> _Excerpt to read_
= = = =
Actually you should give it a try, you just might like it. You also might change your way of thinking on shooting sitting ducks????


----------



## jahan

I think it depends on what the purpose of hunting birds is for. If you go just for the meat; who cares if you shoot it while on the water. Now if you are more about the challenge, then shoot them after they are in flight. I personally have never hunted birds of any sort, but it seems more ethical to kill them while they are still. JMO We don't sneak up on a deer and goose it so we can get a shot off at it while it is running. 8)


----------



## Trooper

> We don't sneak up on a deer and goose it so we can get a shot off at it while it is running


Of course you don't ususally shoot big-game at 15 yds, with an ounce and an 1/8th of number 7 1/2 shot out of a double barrel choked Skeet and IC either. If you did, you'ld probably let them run a bit first.

Bird hunting is not supposed to be easy. It's not like you could shoot enough grouse (or god forbid chukar) to yield positive calories. (Presuming you hunt on foot.)

LOAH, when you fish do you always use bait on treble hooks? Do you snag fish? Do you shoot the fish? That's the equivalent of ground slewing a grouse. Just as I'm sure you have snagged a fish, I've swatted a grouse out of a tree. That doesn't make it right.
= = = =
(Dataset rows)
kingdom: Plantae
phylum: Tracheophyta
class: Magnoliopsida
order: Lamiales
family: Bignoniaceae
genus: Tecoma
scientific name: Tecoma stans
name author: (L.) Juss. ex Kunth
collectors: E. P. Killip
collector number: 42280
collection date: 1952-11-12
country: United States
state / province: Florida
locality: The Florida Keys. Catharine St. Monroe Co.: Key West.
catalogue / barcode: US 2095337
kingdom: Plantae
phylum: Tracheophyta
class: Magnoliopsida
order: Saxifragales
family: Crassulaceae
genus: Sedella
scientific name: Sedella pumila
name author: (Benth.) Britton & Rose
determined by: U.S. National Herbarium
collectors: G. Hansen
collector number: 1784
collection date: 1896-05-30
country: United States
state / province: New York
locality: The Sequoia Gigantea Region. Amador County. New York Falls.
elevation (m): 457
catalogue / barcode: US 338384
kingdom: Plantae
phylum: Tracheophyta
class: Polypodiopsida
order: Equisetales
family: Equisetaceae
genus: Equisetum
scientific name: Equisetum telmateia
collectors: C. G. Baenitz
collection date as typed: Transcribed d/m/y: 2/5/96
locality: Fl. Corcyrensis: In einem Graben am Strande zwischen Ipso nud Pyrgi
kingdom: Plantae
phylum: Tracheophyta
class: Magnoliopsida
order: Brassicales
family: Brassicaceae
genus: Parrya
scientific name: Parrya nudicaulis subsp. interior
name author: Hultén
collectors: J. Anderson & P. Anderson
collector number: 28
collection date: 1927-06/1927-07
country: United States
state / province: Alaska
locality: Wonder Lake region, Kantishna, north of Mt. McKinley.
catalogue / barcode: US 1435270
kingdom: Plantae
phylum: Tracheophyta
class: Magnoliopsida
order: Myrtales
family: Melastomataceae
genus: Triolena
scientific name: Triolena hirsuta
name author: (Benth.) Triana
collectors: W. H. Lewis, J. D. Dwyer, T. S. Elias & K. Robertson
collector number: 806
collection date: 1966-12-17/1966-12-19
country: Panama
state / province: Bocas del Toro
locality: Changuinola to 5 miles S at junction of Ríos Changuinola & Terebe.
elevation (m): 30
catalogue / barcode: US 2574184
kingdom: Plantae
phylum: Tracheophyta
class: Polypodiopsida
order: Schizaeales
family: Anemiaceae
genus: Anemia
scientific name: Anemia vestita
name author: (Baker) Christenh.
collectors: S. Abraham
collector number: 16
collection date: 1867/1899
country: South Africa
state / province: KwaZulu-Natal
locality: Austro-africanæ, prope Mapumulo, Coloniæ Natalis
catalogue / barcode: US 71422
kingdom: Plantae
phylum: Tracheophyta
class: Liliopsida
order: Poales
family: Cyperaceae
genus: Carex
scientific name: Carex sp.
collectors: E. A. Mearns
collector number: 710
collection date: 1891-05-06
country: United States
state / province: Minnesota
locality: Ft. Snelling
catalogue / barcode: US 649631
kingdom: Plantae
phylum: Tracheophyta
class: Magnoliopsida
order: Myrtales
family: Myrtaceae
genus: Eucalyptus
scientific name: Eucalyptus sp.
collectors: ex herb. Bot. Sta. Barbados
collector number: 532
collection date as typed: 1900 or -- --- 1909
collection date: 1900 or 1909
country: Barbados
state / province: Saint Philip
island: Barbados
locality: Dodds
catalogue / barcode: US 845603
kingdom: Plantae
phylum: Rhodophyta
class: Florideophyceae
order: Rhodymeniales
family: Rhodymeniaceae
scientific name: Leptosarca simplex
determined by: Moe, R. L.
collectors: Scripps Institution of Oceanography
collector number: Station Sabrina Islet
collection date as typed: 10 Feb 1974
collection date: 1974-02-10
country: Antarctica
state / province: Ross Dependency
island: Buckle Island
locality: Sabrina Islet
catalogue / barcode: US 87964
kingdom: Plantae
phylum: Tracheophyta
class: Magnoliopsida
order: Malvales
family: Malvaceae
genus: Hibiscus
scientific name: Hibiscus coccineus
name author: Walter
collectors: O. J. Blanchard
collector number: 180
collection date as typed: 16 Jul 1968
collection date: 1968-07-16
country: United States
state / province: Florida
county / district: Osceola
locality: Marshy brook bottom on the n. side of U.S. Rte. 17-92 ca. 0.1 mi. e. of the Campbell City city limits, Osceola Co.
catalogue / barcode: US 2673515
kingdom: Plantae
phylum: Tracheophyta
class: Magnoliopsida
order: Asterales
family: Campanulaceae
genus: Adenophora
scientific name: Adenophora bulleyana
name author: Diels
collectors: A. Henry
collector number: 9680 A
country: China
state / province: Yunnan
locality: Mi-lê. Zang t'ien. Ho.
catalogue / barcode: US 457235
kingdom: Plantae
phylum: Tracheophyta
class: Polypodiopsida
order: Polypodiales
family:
= = = =
Can you return, word for word, the stretch of the bird-hunting thread from "Actually you should" through "is running. 8)"?

> _Expected answer_
Actually you should give it a try, you just might like it. You also might change your way of thinking on shooting sitting ducks????


----------



## jahan

I think it depends on what the purpose of hunting birds is for. If you go just for the meat; who cares if you shoot it while on the water. Now if you are more about the challenge, then shoot them after they are in flight. I personally have never hunted birds of any sort, but it seems more ethical to kill them while they are still. JMO We don't sneak up on a deer and goose it so we can get a shot off at it while it is running. 8)